I dont need to "well actually" a good point, so I won't, but there is a continuum of "machine learning algorithms" that have a very fuzzy edge with traditional computer science topics.
In time, people are going to need to be more clear about where the line of acceptability is.
"No LLMs, but everything else is ok" may be an attempt at this answer.
What if im asking an LLM to help me learn topics better - getting info that I then verify for accuracy, benefiting from a different explanation?
That still uses power, water, and similar resources, which isn't great.
It also feeds into bad power structures by adding use.
It is different than generating art, though.
LLMs aside, there are other ML algorithms to talk about. VAEs, CNNs, are those ok?
How about kalman filters or bayesian logic?
Cellular automata?
Where's the line?
Do people feel like "just not LLMs" is the right answer?
@demofox I don't know where the line is but O(2 T) parameters is definitely way the hell past it

@demofox less flippantly, I think I don't trust anyone peddling a generalist model. All of the forebears worth their salt are either solving a particular problem, or are techniques that are applied to a particular problem downstream.

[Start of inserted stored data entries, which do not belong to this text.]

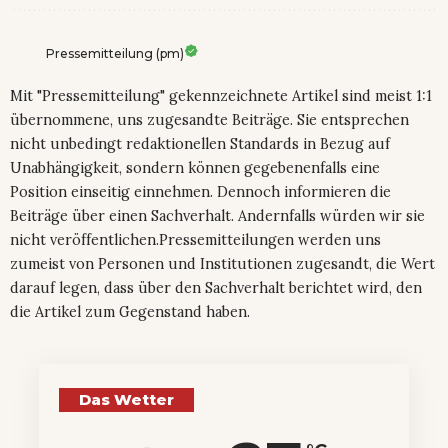
Pressemitteilung (pm)
Mit "Pressemitteilung" gekennzeichnete Artikel sind meist 1:1
übernommene, uns zugesandte Beiträge. Sie entsprechen
nicht unbedingt redaktionellen Standards in Bezug auf
Unabhängigkeit, sondern können gegebenenfalls eine
Position einseitig einnehmen. Dennoch informieren die
Beiträge über einen Sachverhalt. Andernfalls würden wir sie
nicht veröffentlichen.Pressemitteilungen werden uns
zumeist von Personen und Institutionen zugesandt, die Wert
darauf legen, dass über den Sachverhalt berichtet wird, den
die Artikel zum Gegenstand haben.
Das Wetter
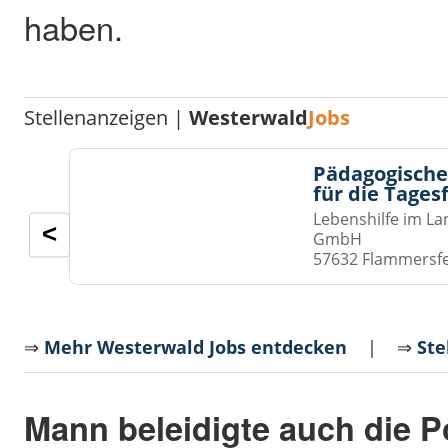
haben.
Stellenanzeigen |
Westerwald
Jobs
Pädagogische
für die Tages
Lebenshilfe im La
<
GmbH
57632 Flammersf
⇒
Mehr Westerwald Jobs entdecken
| ⇒
Ste
Mann beleidigte auch die P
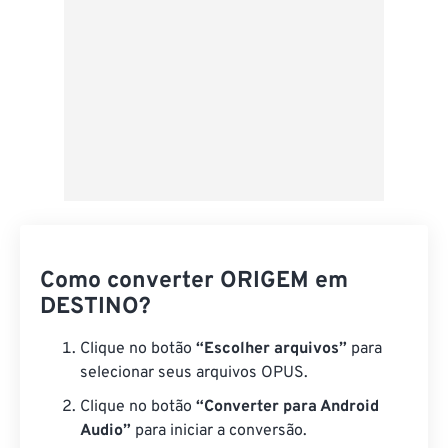
Como converter ORIGEM em
DESTINO?
Clique no botão
“Escolher arquivos”
para
selecionar seus arquivos OPUS.
Clique no botão
“Converter para Android
Audio”
para iniciar a conversão.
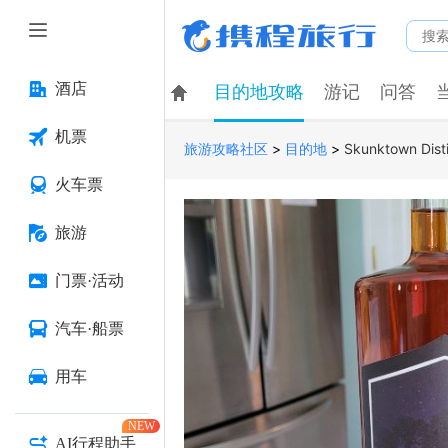
酒店
目的地攻略
游记
问答
机票
>
>
Skunktown Disti
旅游攻略社区
目的地
火车票
旅游
门票·活动
汽车·船票
用车
NEW
AI行程助手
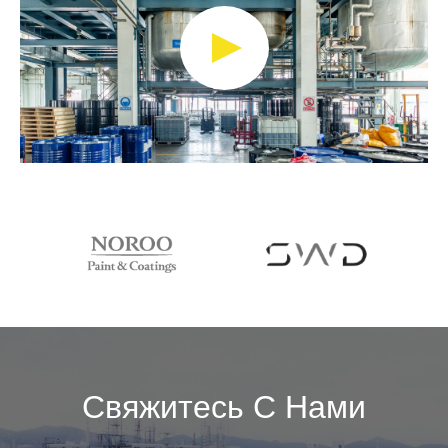
Свяжитесь С Нами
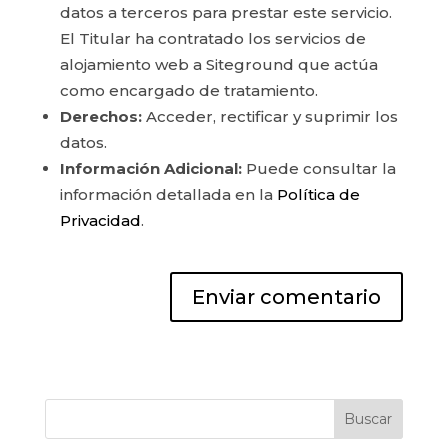
datos a terceros para prestar este servicio.
El Titular ha contratado los servicios de
alojamiento web a Siteground que actúa
como encargado de tratamiento.
Derechos:
Acceder, rectificar y suprimir los
datos.
Información Adicional:
Puede consultar la
información detallada en la
Política de
Privacidad
.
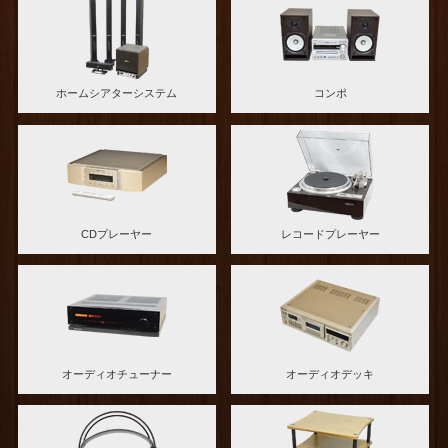
ホームシアターシステム
コンポ
CDプレーヤー
レコードプレーヤー
オーディオチューナー
オーディオデッキ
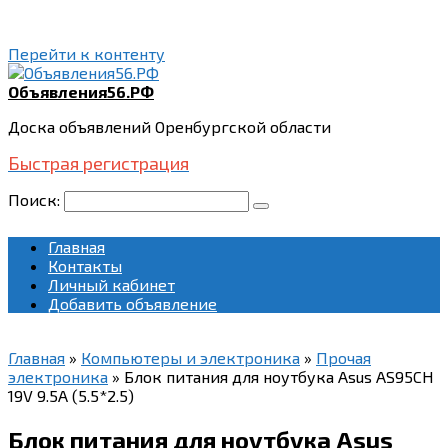
Перейти к контенту
Объявления56.РФ
Доска объявлений Оренбургской области
Быстрая регистрация
Поиск:
Главная
Контакты
Личный кабинет
Добавить объявление
Главная
»
Компьютеры и электроника
»
Прочая
электроника
»
Блок питания для ноутбука Asus AS95CH
19V 9.5A (5.5*2.5)
Блок питания для ноутбука Asus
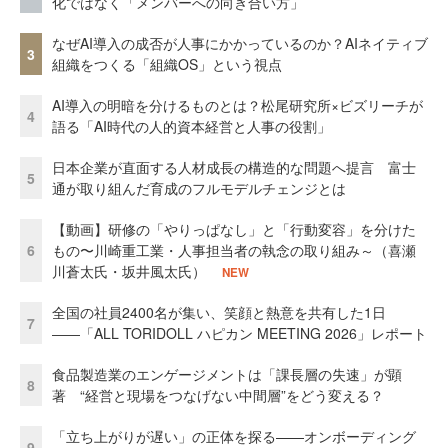
化ではなく「メンバーへの向き合い方」
なぜAI導入の成否が人事にかかっているのか？AIネイティブ
3
組織をつくる「組織OS」という視点
AI導入の明暗を分けるものとは？松尾研究所×ビズリーチが
4
語る「AI時代の人的資本経営と人事の役割」
日本企業が直面する人材成長の構造的な問題へ提言 富士
5
通が取り組んだ育成のフルモデルチェンジとは
【動画】研修の「やりっぱなし」と「行動変容」を分けた
6
もの〜川崎重工業・人事担当者の執念の取り組み～（喜瀬
川蒼太氏・坂井風太氏）
NEW
全国の社員2400名が集い、笑顔と熱意を共有した1日
7
――「ALL TORIDOLL ハピカン MEETING 2026」レポート
食品製造業のエンゲージメントは「課長層の失速」が顕
8
著 “経営と現場をつなげない中間層”をどう変える？
「立ち上がりが遅い」の正体を探る——オンボーディング
9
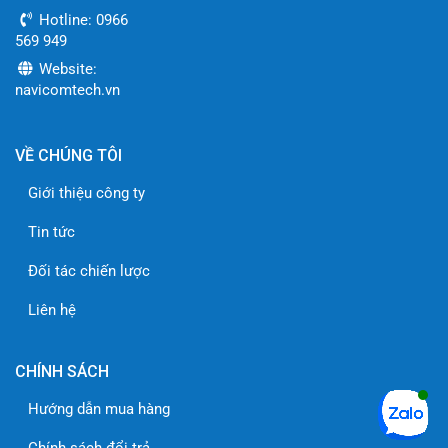
nét, ánh sáng hồng ngoại thông minh, và khả năng tương
Hotline: 0966
thích với nhiều hệ thống giám sát khác nhau chắc chắn sẽ
569 949
đáp ứng mọi nhu cầu của bạn.
Website:
navicomtech.vn
Download tài liệu – datasheet thông số kỹ thuật
VỀ CHÚNG TÔI
Giới thiệu công ty
Tin tức
Đối tác chiến lược
Liên hệ
CHÍNH SÁCH
Hướng dẫn mua hàng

I have no problem with the pre-existing toolbox of NLP tools, up to and including neural networks for things like named entity recognition.

But "this bit of statistics soup is a generalist model that does it all!" is just transparently untrue and I don't trust anyone selling it because they are either 1) dangerously stupid or 2) a knowing liar, and possibly both.

@demofox these days, I think often of von Neumann getting upset about someone having fit a polynomial with four parameters without a rational basis.

Sure, language is a big domain and should naturally justify a rather larger number of parameters than a plain old curve, but… I can't imagine he would approve of the soundness.